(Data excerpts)
_ _ _ _ _ _ _

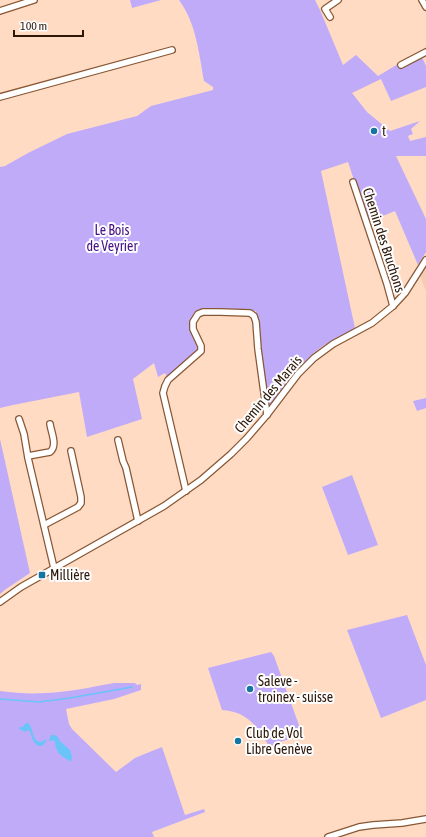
<svg xmlns="http://www.w3.org/2000/svg" width="426" height="837" viewBox="0 0 426 837" font-family="'Asap Condensed',sans-serif">
	<style>
		.built { fill: #f3ccb3 }
		.green { fill: #c0abf9 }
		.water { fill: #69c4f7 }
		.lines { fill: none; stroke-linecap: round; stroke-linejoin: round }
		.stream { stroke: #69c4f7; stroke-width: 1.5 }
		.minor-casing { stroke: #895733; stroke-width: 8 }
		.minor { stroke: #fff; stroke-width: 5.5 }
		.poi-dot { fill: #1475a2; stroke: #fff; stroke-width: 1.5 }
		.labels { text-anchor: middle; stroke-width: 4; stroke-linejoin: round; paint-order: stroke }
		.poi-label { font-size: 14px; fill: #2c1708; stroke: #fff; text-anchor: start }
		.park-label { font-size: 14px; fill: #451185; stroke: #fff }
		.street-label { font-size: 14px; fill: #2c1708; stroke: #fff }
	</style>
	<rect width="100%" height="100%" fill="#ffdbc4"/>
	<polygon class="built" points="426,267 426,291 420,276"/>
	<g class="green">
		<polygon points="130,0 161,0 132,8"/>
		<path d="M179,0H315L320,10L343,65L356,55L378,76L398,64L400,67L422,57L426,66V87L391,101L381,79L352,93L367,112L390,131L420,121L411,129L413,134L408,136L410,141L426,137V156H396L426,219V252L418,265L395,211L368,222L348,162L321,171L355,328C344,335 331,340 320,348C299,364 285,386 269,407L266,402L259,350L256,311L200,309C193,312 189,324 191,332C192,337 196,342 198,347L197,351L167,377L165,373L158,377L154,363L133,379L142,419L87,437L79,392L13,405L0,408V167L5,166L28,153L67,134L137,116L151,106L213,90V87L204,81C199,53 196,23 179,0Z"/>
		<polygon points="426,398 426,408 417,411 413,401"/>
		<polygon points="0,439 30,573 6,589 0,594"/>
		<polygon points="352,475 378,545 348,555 322,487"/>
		<polygon points="407,615 426,665 426,700 381,718 347,630"/>
		<path d="M271,652L274,656L300,728V733L297,737L283,741L270,747C266,742 263,736 259,731C250,717 237,711 222,710L208,668Z"/>
		<path d="M114,683H135L137,685L141,684V690L114,699L66,709L69,724L72,729L116,772L135,758L147,753L162,747L185,815L204,809L205,812L152,832L154,837H0V691C16,693 31,694 46,693C69,692 92,687 114,683Z"/>
	</g>
	<g class="water">
		<path d="M26,723H28L30,725C34,733 33,748 47,739C45,746 38,749 34,742C32,739 31,735 30,731L27,730L26,732L19,729L20,727H23Z"/>
		<path d="M51,735H53L57,736L60,741L70,750L72,757L71,762C67,759 58,755 57,750C55,747 56,744 54,740L50,741L49,740Z"/>
	</g>
	<g class="lines">
		<polyline class="stream" points="0,699 39,702 70,698 132,687"/>
		<g class="minor-casing">
			<g id="minor">
				<polyline points="422,0 426,7"/>
				<polyline points="0,11 34,0"/>
				<polyline points="330,17 325,9 338,0"/>
				<polyline points="401,65 426,52"/>
				<polyline points="0,97 172,50"/>
				<polyline points="353,182 387,284 393,306"/>
				<polyline points="19,419 24,434 28,458 54,568"/>
				<polyline points="118,440 123,461 126,468 138,521"/>
				<path d="M28,456L50,452C58,446 51,432 50,424"/>
				<path d="M186,491L163,393C164,388 165,385 168,380L201,351V346L193,329V322L198,314L203,312H220L250,313L254,316L256,322L258,349L267,415"/>
				<polyline points="44,525 78,507 81,503 81,497 71,451"/>
				<polyline points="0,602 21,587 164,506 201,480 231,454 247,438 266,416 298,374 314,358 333,344 372,323 393,306 405,293 426,260"/>
				<polyline points="328,837 359,827 373,825 402,823 426,819"/>
			</g>
		</g>
		<use href="#minor" class="minor"/>
	</g>
	<g class="poi-dot">
		<circle cx="374" cy="131" r="4"/>
		<rect x="38" y="571" width="8" height="8" rx="2"/>
		<circle cx="250" cy="689" r="4"/>
		<circle cx="238" cy="741" r="4"/>
	</g>
	<g class="labels">
		<g class="poi-label">
			<text x="382" y="136">t</text>
			<text x="50" y="580">Millière</text>
			<text x="258" y="686">Saleve -<tspan x="258" dy="16">troinex - suisse</tspan></text>
			<text x="246" y="738">Club de Vol<tspan x="246" dy="16">Libre Genève</tspan></text>
		</g>
		<g class="park-label">
			<text x="112" y="235">Le Bois<tspan x="112" dy="16">de Veyrier</tspan></text>
		</g>
		<g class="street-label">
			<text transform="translate(384 240) rotate(72)" y="5">Chemin des Bruchons</text>
			<text transform="translate(268 394) rotate(-50)" y="5">Chemin des Marais</text>
		</g>
	</g>
	<path d="M14 30v6h69v-6" fill="none" stroke="#2c1708" stroke-width="2"/>
	<text x="20" y="30" font-size="12" fill="#2c1708" stroke="#ffffff" stroke-width="3" paint-order="stroke">100 m</text>
</svg>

_ _ _ _ _ _ _

Please find all lines of the entries that hold the string "street" and copy them.

• **REPLY TO THE EXERCISE**
		.street-label { font-size: 14px; fill: #2c1708; stroke: #fff }
		<g class="street-label">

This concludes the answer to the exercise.